──────── Provided passage

Therefore, PPA v1.2 is a significant improvement over PPA v1.1 and
is significantly (30%) more specific without sacrificing
sensitivity.
2) Large-Scale Promoter Cloning
[0277] This example provides a preferred embodiment of the method
illustrated in FIG. 10B.
[0278] Several different approaches for high-throughput cloning of
human promoter fragments exist including ligation-based methods and
recombination-based methods. The new recombination-based cloning
products, such as the Gateway system from Invitrogen and the
InFusion system from Clontech, are effective and have become very
popular in recent years. In Example 1, the Infusion system was used
to clone over 1,000 promoter fragments. While effective, the
reagents for both Gateway and InFusion are quite expensive. Another
disadvantage is that as many as 20 extra bases need to be added to
the 5' end of each PCR primer, significantly raising the cost of
oligos. The experience using both ligation-based and
recombination-based cloning methods has reliably shown success
rates of >90% each at both the PCR and cloning steps.

────────────────
──────── Study material

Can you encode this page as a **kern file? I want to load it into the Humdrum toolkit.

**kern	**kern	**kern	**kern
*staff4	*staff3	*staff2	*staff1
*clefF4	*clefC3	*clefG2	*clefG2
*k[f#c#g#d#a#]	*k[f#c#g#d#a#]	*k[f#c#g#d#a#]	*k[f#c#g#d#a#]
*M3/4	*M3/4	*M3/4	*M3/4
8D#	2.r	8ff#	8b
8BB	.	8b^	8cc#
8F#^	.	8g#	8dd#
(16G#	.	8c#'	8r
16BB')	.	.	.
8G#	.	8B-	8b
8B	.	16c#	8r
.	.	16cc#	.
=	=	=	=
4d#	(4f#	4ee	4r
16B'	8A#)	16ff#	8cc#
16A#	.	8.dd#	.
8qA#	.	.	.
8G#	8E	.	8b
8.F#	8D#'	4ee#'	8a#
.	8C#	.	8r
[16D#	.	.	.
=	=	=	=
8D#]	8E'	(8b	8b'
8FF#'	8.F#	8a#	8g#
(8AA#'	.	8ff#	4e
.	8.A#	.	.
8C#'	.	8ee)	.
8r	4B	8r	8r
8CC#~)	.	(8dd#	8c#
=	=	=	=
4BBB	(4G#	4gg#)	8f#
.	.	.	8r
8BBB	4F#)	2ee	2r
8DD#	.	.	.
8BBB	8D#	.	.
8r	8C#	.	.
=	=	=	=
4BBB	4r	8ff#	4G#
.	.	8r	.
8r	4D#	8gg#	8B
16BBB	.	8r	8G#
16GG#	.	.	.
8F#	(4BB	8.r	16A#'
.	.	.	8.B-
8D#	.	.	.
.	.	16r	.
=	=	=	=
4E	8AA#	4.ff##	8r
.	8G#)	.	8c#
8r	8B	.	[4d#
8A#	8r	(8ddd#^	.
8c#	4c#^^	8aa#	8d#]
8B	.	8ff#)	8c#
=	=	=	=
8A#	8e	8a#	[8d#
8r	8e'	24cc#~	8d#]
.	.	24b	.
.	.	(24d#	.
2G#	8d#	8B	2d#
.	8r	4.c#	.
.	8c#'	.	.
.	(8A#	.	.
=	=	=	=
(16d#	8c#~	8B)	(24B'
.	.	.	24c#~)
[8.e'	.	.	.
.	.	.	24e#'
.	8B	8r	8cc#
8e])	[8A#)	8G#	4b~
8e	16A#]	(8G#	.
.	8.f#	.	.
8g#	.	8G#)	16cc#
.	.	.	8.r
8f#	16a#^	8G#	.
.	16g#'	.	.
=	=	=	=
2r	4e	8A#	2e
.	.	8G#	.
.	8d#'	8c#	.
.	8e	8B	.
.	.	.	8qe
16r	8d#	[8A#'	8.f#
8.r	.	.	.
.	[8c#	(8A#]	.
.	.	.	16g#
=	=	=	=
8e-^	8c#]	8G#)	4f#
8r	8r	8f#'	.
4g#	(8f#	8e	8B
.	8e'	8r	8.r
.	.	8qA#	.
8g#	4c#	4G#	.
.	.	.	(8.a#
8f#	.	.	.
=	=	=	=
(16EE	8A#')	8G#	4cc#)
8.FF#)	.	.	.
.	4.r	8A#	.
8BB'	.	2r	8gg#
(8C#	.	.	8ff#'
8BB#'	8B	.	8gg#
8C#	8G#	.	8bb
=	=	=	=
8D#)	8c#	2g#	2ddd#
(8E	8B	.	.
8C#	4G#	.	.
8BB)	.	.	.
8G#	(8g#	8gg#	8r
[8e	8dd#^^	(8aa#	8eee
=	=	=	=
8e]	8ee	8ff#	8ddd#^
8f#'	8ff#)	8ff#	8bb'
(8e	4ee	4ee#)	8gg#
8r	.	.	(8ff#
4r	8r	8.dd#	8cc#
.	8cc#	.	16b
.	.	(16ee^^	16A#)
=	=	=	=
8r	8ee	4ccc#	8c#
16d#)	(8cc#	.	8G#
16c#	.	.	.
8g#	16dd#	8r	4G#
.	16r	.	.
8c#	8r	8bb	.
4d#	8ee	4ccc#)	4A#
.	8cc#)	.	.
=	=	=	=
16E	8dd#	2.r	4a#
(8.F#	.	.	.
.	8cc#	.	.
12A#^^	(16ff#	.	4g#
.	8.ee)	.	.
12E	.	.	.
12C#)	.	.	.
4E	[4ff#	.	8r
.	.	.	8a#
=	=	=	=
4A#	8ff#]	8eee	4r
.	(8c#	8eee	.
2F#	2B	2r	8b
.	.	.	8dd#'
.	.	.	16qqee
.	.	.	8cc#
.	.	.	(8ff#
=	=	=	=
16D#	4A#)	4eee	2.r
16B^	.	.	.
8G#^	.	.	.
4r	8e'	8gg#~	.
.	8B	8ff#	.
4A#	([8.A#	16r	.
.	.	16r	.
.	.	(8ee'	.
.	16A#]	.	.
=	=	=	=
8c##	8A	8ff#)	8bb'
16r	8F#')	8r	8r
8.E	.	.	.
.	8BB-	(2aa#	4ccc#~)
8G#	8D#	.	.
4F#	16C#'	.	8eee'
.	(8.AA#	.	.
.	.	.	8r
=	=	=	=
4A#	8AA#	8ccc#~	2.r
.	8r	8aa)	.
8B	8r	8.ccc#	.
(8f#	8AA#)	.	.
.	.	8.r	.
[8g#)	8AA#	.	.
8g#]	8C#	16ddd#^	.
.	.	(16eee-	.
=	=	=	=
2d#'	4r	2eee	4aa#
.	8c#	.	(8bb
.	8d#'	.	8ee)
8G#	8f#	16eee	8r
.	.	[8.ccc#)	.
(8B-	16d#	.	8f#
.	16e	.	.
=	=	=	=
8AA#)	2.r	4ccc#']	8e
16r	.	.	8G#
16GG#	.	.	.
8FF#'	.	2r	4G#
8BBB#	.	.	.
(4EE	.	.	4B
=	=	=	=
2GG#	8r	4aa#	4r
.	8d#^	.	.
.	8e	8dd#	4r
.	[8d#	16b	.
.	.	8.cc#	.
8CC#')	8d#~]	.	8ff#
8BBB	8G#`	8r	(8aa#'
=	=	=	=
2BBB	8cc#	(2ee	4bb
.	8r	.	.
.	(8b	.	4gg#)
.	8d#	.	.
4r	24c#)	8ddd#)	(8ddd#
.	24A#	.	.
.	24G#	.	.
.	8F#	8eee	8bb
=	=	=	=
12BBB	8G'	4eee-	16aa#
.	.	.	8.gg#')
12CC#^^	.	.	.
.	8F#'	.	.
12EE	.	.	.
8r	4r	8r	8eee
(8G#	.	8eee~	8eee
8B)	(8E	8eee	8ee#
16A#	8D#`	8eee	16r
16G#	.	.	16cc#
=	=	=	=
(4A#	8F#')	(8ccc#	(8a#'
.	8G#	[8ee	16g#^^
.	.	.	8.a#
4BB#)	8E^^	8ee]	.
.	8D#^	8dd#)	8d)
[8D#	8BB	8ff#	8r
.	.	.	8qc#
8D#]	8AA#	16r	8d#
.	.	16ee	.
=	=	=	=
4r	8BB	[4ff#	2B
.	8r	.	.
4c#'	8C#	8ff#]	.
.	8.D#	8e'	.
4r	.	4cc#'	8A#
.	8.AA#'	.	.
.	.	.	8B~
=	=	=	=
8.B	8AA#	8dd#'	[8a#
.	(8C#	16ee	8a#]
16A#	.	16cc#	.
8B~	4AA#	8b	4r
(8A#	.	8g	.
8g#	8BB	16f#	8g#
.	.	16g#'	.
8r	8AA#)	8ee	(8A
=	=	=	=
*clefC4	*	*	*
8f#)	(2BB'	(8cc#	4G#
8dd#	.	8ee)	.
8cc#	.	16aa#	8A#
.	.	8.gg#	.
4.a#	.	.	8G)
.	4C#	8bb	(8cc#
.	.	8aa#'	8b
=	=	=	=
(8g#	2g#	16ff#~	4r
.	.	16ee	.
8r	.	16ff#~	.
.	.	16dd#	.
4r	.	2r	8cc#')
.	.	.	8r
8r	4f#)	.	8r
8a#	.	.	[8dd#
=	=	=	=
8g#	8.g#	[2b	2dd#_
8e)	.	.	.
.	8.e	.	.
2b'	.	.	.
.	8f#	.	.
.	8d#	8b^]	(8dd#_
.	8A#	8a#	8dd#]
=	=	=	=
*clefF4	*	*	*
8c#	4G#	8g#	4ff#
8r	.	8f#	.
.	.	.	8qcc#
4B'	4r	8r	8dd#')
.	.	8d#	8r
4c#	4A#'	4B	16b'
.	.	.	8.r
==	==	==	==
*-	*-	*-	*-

────────────────

» Study questions:
a: Name every company and every commercial cloning product mentioned in the promoter-cloning passage.
b: Pick up the promoter-cloning passage after its last sentence and continue it.

» Solved tasks:
a: Gateway system, Invitrogen, InFusion system, Clontech

b:
[0279] To clone more than 5,000 fragments, it was estimated that it
becomes more time efficient to use a pooling approach to minimize
the effort involved with handling and tracking thousands of
individual reactions. By pooling hundreds of samples into single
reactions, the burden is shifted to the sequencing effort needed to
identify all the anonymously cloned fragments. Major academic and
commercial sequencing centers have become incredibly
high-throughput and are able to sequence hundreds of thousands of
clones quickly and efficiently. It is believed that taking
advantage of this expertise greatly benefits a large-scale cloning
effort.
[0280] A pilot study was conducted where 384 PCR products were
pooled and random fragments were cloned from this pool. Plasmids
(fragment to be tested for promoter activity cloned 5' to a
luciferase reporter cassette) were constructed representing 24
putative novel promoters and 12 negative control fragments. This
panel of 36 plasmids was then transfected into tissue culture cells
(HT1080 fibrosarcoma cells) in 96- and 384-well formats in
duplicate. Fifty ng of plasmid was then transfected into each
96-well format well and 20 ng of plasmid into each 384-well format
well. After transfection, the cells were moved back to 37.degree.
C. for 24 hours. After those 24 hours, luciferase assay reagent was
added to each well (Steady-Glo from Promega), 100 uL for 96-well
format and 30 uL for 384-well format. Five minutes were waited and
then the visible light output was read from each well for 10
seconds using a plate luminometer.
[0281] As less DNA was transfected into fewer cells in the 384-well
format, it was expected that the absolute amount of visible light
from each well would be less than that seen for the 96-well format.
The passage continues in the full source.